Un suivi médical et un traitement peuvent être indispensables pour certaines personnes souffrant de troubles du comportement alimentaire, en fonction de leur état de santé physique. Il est crucial de consulter un médecin en raison des conséquences potentiellement mortelles et des complications à long terme des troubles de l’alimentation.

Le traitement médical peut inclure :

  • Surveillance du poids
  • Surveillance des signes vitaux
  • Nutrition parentérale
  • Numérisation de la densité osseuse
  • Rayons X
  • Des analyses de sang pour surveiller le fonctionnement des organes, les électrolytes et la formule sanguine
  • Surveillance cardiovasculaire
  • Évaluations et traitements dentaires

Médecines Complémentaires et Alternatives (MAC)

Les traitements alternatifs des troubles de l’alimentation peuvent avoir un impact positif et être très significatifs.

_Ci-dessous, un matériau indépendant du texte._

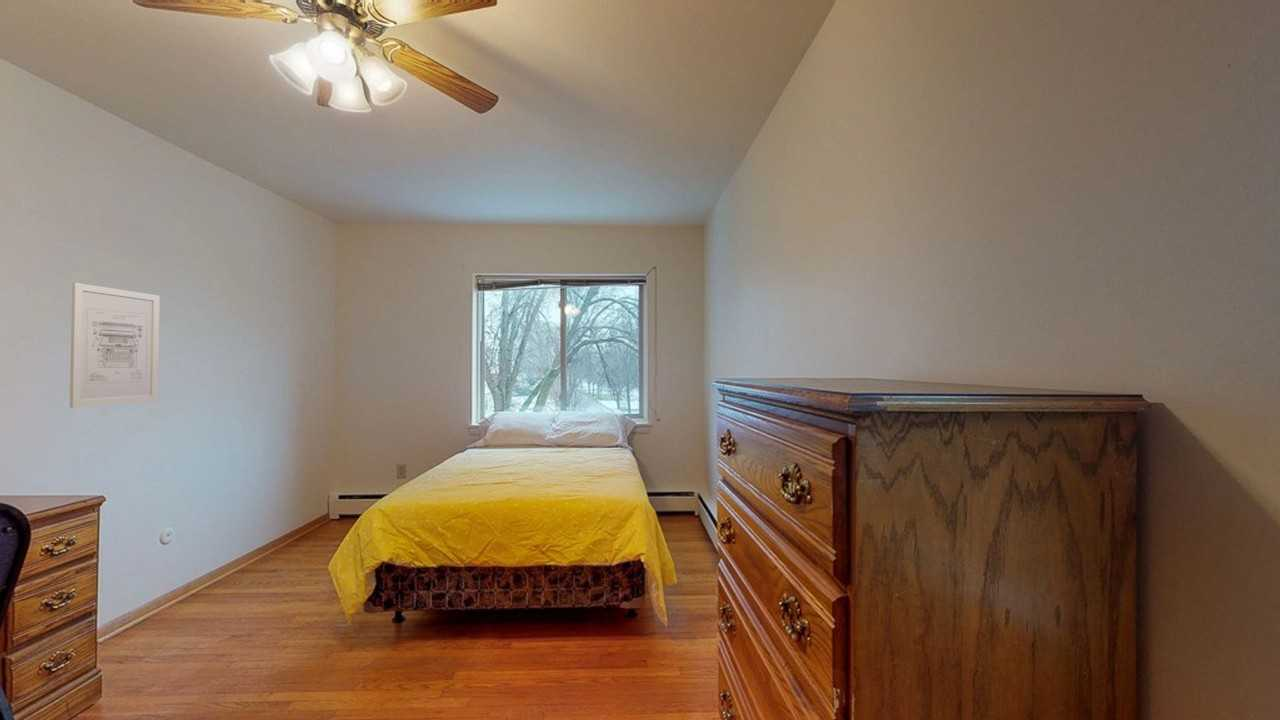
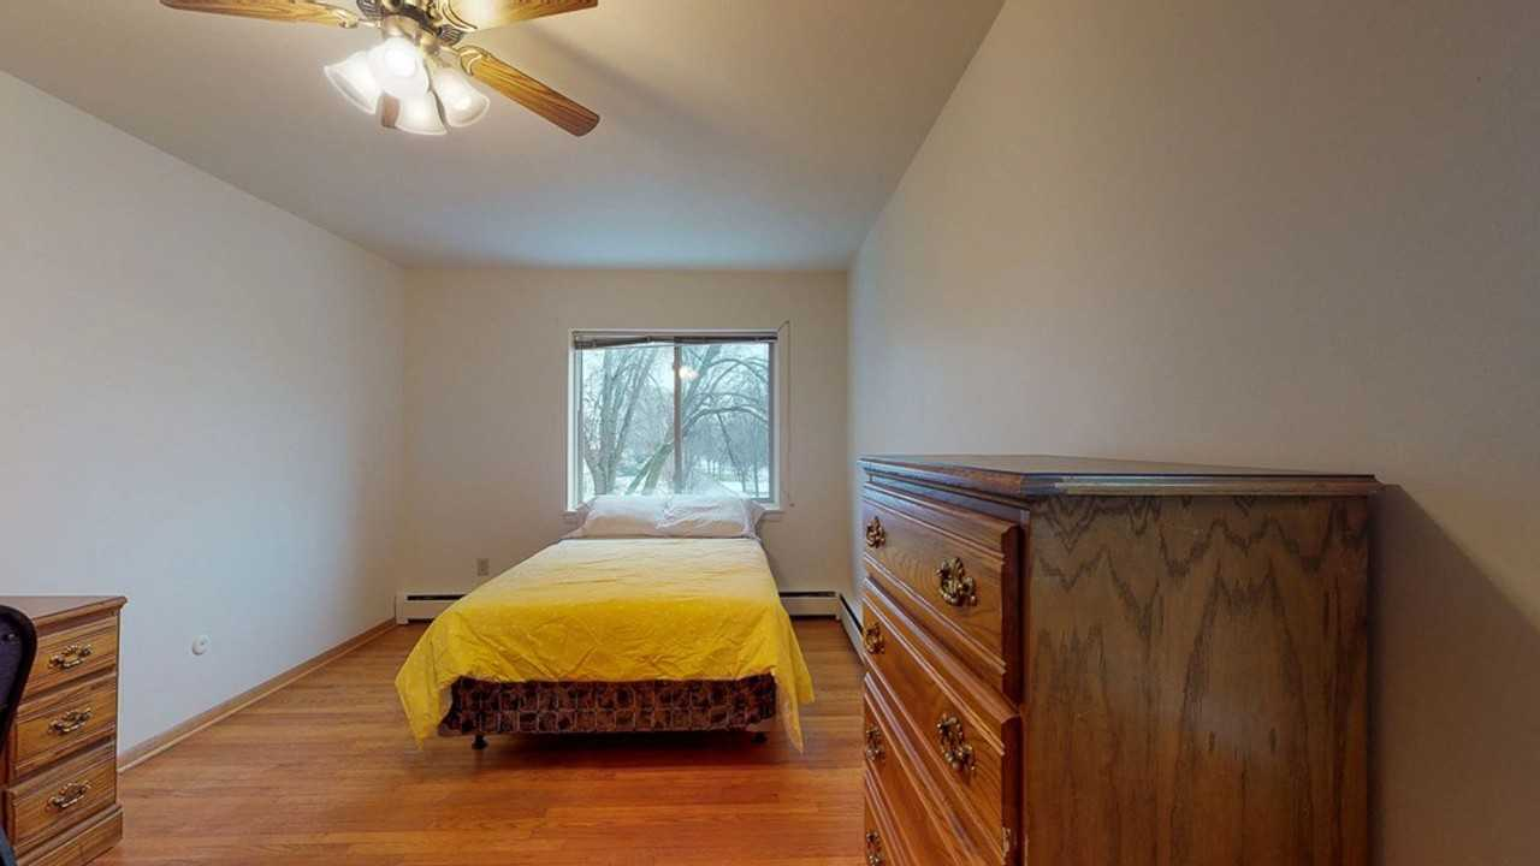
- wall art [69,282,161,408]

Cependant, ils doivent être traités avec prudence et utilisés en association avec des traitements médicaux, nutritionnels et thérapeutiques.

Yoga

Le yoga est un traitement alternatif populaire pour les troubles de l’alimentation qui a fait l’objet d’une attention croissante dans la recherche ces dernières années. Le yoga est désormais souvent intégré aux traitements traditionnels en milieu résidentiel ou ambulatoire.

Une étude préliminaire a révélé qu’un programme de yoga de 12 semaines réduisait la gravité de l’hyperphagie boulimique.Un essai contrôlé randomisé a révélé que, dans un cadre résidentiel, le yoga réduisait les émotions négatives avant les repas chez les participants souffrant de troubles de l’alimentation.

Cependant, des recherches supplémentaires sont nécessaires sur les bienfaits du yoga pour divers troubles de l’alimentation. Une revue systématique de 2019 a révélé que le yoga est efficace pour traiter les troubles de l’alimentation, mais la qualité des preuves est faible et des études supplémentaires sont essentielles avant de déterminer l’efficacité du yoga dans le traitement des troubles de l’alimentation.

Récupération

Pendant le rétablissement, un plan de soins complet peut aborder :

  • Poids
  • Image du corps
  • Émotions
  • Comportements alimentaires
  • Indépendance dans la gestion des troubles de l’alimentation
  • Santé physique
  • Bien-être psychologique
  • Le sentiment d’avoir une vie qui vaut la peine d’être vécue

En utilisant ces aspects du rétablissement, une enquête de 2020 a révélé que seulement 20 % des parents estimaient que leur enfant s’était complètement rétabli de son trouble de l’alimentation.Cependant, d’autres chercheurs ont découvert que les personnes souffrant de troubles de l’alimentation ont une définition du rétablissement différente de celle de la communauté médicale.

Pour beaucoup, le rétablissement n’est pas synonyme de résolution complète de tous les problèmes liés aux troubles de l’alimentation. Au lieu de cela, l’amélioration de la perspicacité et de l’autogestion peut être plus significative que l’absence totale de problèmes psychologiques ou médicaux.

Comme de nombreux problèmes de santé mentale, les troubles de l’alimentation peuvent être chroniques. Il est peut-être plus réaliste de considérer le rétablissement de votre trouble de l’alimentation comme un processus qui dure toute la vie, avec des hauts et des bas naturels. Grâce à un traitement cohérent, à l’identification des déclencheurs et à des plans de rechute, beaucoup peuvent maintenir leur qualité de vie et leur santé mentale et physique.

Rechercher de l’aide

Si vous ou un de vos proches souffrez d’un trouble de l’alimentation, contactez l’une des personnes suivantes pour obtenir de l’aide et du soutien :

  • Ligne d’assistance téléphonique de l’Alliance nationale pour les troubles de l’alimentation : 1-866-662-1235
  • Ligne d’assistance ANAD : 1 (888) 375-7767
  • Ligne d’assistance téléphonique pour la diaboulimie : 1 (425) 985-3635
  • F.E.A.S.T est une organisation en ligne qui soutient les parents et les familles confrontés à un trouble de l’alimentation. Ils vous aident à trouver un traitement, vous fournissent des informations et disposent de groupes de soutien en ligne.